**Trecho de origem:**
######

No caso do Washington Post (e outros), diante do desafio da era digital as decisões tomadas foram erradas. Por excesso de confiança nos sucessos do passado ou por idiossincrasias pessoais ou qualquer outra razão, o fato é que o Post adotou apenas uma resposta para a lucratividade continuamente em baixa: cortar pessoal, cortar papel e aumentar o preço – fórmula que, apesar de se ter comprovada errônea por 20 anos, foi adotada até o fim dos Graham.

Proximidade com o presidente

Outro argumento frequentemente utilizado para louvar o modelo de propriedade familiar é o de que os jornais que o adotam têm mais identidade com a comunidade onde circulam e, por isso, a representam melhor.

O Washington Post, novamente neste quesito, é bastante emblemático. Embora tenha sido a partir dos anos 1960 um jornal de repercussão nacional, ele sempre foi basicamente um veículo local. No auge de seu prestígio, estava presente diariamente em mais de 80% dos domicílios da área metropolitana de Washington, após ter esmagado e tirado de circulação todos os rivais.

A família Graham levava tão a sério seu pertencimento a Washington que Don Graham, filho e sucessor de Katharine no comando do jornal, resolveu que antes de assumir suas responsabilidades na empresa deveria conhecer mais a região em que ela atuava, e durante um ano e meio trabalhou no Departamento de Polícia Metropolitana como patrulheiro, para ver de perto os problemas que seus leitores enfrentavam.

No entanto, desde o início da segunda metade do século 20, o fato de que o jornal era parte da comunidade a que servia nos EUA se transformava num mito: em 1950, 49% da circulação de jornais diários no país pertenciam a cadeias jornalísticas (empresas que controlavam diversos títulos em diversas cidades); em 1967, essa porcentagem passou para 63%.

Os jornais familiares, assim, já vinham enfrentando problemas sérios por muitas décadas. O jornal de maior circulação nos EUA há anos, por exemplo, é o USA Today, que pertence desde o lançamento à cadeia Gannett, operada por executivos contratados. Embora provavelmente o mais influente ainda seja o New York Times, ele também tem passado por crises econômicas e de credibilidade bastante graves neste século.

Mas nada afeta mais a imagem do modelo do jornal de família nos EUA do que a venda do Washington Post, ainda que Jeff Bezos o tenha adquirido como pessoa física, não pela Amazon, o que – para alguns analistas com visão otimista – indica que ele pretende preservar aspectos fundamentais do caráter do modelo em que o diário vem operando há décadas, ainda mais por ter mantido a neta de Katharine Graham como publisher.

Poucos jornais foram tão familiares como o Post nesses 80 anos em que foi controlado pelos Meyer-Graham, desde que, em junho de 1933, Eugene Meyer, pai de Katharine Graham, o comprou de Edward Beale McLean, quando estava praticamente falido.

######

**Itens extraídos:**
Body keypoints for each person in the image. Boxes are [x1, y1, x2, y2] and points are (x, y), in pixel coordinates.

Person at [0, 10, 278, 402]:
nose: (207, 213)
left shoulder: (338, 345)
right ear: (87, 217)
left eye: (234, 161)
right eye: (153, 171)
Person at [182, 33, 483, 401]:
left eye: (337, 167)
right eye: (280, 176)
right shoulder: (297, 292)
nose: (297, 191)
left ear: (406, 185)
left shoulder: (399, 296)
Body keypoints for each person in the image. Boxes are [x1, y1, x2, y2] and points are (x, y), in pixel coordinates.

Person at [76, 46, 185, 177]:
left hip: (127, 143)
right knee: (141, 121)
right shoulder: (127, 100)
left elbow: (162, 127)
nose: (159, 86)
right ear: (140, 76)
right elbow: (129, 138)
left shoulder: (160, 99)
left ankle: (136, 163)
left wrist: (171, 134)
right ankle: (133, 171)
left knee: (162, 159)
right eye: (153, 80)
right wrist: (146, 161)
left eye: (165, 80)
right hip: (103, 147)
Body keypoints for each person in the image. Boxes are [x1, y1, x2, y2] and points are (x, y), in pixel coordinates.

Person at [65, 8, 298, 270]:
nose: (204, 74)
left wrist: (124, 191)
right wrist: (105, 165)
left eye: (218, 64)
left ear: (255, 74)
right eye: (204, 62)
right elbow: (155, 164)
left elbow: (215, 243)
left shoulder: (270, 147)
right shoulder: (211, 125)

######

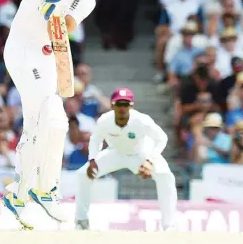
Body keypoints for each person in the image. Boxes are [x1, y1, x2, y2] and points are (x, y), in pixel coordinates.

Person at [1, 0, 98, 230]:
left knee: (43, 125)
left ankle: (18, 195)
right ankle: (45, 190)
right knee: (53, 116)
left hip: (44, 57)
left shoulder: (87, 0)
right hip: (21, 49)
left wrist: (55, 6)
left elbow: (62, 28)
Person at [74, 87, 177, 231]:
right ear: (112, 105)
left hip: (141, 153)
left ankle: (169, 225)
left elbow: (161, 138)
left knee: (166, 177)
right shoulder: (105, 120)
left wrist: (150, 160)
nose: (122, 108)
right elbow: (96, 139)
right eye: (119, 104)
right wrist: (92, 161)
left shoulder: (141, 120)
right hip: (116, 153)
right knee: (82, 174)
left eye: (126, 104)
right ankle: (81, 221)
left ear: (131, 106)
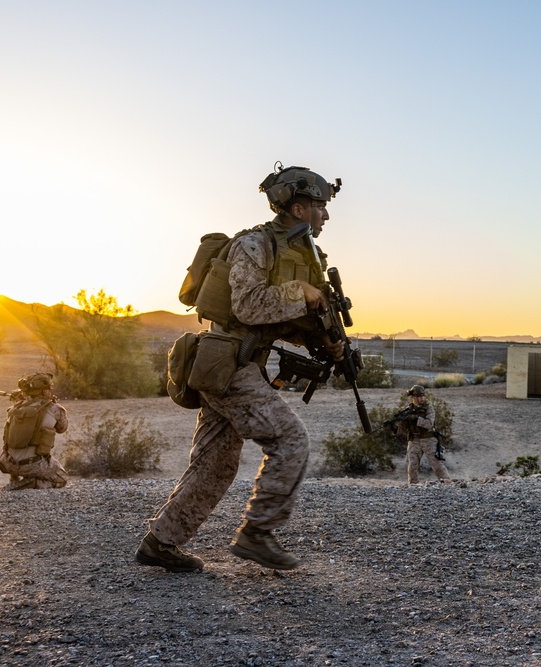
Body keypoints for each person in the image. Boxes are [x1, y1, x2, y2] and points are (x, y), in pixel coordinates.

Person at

######

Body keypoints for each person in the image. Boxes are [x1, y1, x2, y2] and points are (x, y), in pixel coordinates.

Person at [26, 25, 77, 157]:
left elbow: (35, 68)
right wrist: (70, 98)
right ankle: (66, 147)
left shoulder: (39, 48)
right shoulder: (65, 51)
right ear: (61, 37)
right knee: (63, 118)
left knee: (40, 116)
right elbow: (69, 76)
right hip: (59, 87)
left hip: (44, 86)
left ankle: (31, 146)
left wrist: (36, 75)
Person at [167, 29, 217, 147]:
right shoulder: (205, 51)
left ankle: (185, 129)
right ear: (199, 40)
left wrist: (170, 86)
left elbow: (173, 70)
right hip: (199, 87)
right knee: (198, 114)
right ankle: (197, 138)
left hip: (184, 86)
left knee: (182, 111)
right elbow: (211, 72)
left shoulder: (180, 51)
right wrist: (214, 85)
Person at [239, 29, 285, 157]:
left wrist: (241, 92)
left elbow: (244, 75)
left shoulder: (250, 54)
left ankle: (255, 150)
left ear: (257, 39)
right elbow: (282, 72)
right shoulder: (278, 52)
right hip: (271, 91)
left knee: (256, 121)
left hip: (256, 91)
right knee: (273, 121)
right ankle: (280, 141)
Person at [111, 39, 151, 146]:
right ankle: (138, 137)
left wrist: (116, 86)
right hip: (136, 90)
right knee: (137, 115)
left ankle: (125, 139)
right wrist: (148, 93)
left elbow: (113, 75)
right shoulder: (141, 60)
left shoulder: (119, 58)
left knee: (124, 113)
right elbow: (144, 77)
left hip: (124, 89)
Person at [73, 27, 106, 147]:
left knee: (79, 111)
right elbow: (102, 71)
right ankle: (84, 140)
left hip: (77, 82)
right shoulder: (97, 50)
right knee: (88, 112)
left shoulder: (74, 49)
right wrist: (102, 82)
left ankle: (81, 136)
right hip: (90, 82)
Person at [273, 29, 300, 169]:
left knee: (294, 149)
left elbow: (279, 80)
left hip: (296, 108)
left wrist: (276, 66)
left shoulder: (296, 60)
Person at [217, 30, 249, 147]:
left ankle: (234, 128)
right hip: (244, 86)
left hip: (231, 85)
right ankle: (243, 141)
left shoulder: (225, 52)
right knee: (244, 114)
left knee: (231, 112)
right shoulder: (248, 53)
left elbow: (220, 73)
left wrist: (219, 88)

######

Reproduza a passagem do texto sobre o Washington Post que começa nas palavras "Os jornais familiares, assim, já" e termina após "graves neste século.". Os itens constituem material independente do texto sobre o Washington Post.

**Resposta do exercício:**
Os jornais familiares, assim, já vinham enfrentando problemas sérios por muitas décadas. O jornal de maior circulação nos EUA há anos, por exemplo, é o USA Today, que pertence desde o lançamento à cadeia Gannett, operada por executivos contratados. Embora provavelmente o mais influente ainda seja o New York Times, ele também tem passado por crises econômicas e de credibilidade bastante graves neste século.